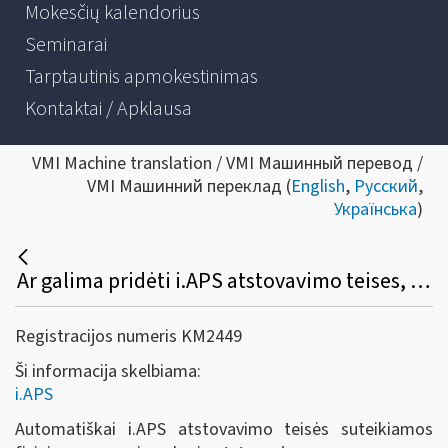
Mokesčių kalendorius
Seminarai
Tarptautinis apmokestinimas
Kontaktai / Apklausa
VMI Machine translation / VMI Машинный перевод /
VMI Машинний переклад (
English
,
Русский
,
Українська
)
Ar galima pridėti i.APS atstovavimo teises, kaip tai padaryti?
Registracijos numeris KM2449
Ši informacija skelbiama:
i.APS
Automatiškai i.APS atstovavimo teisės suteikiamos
○ ○ ○ ○ ○
#### Problem to work on:
Please output every line of the listing as it stands, and omit its images.

#### Output:
Mokesčių kalendorius
Seminarai
Tarptautinis apmokestinimas
Kontaktai / Apklausa
VMI Machine translation / VMI Машинный перевод /
VMI Машинний переклад (
English
,
Русский
,
Українська
)
Ar galima pridėti i.APS atstovavimo teises, kaip tai padaryti?
Registracijos numeris KM2449
Ši informacija skelbiama:
i.APS
Automatiškai i.APS atstovavimo teisės suteikiamos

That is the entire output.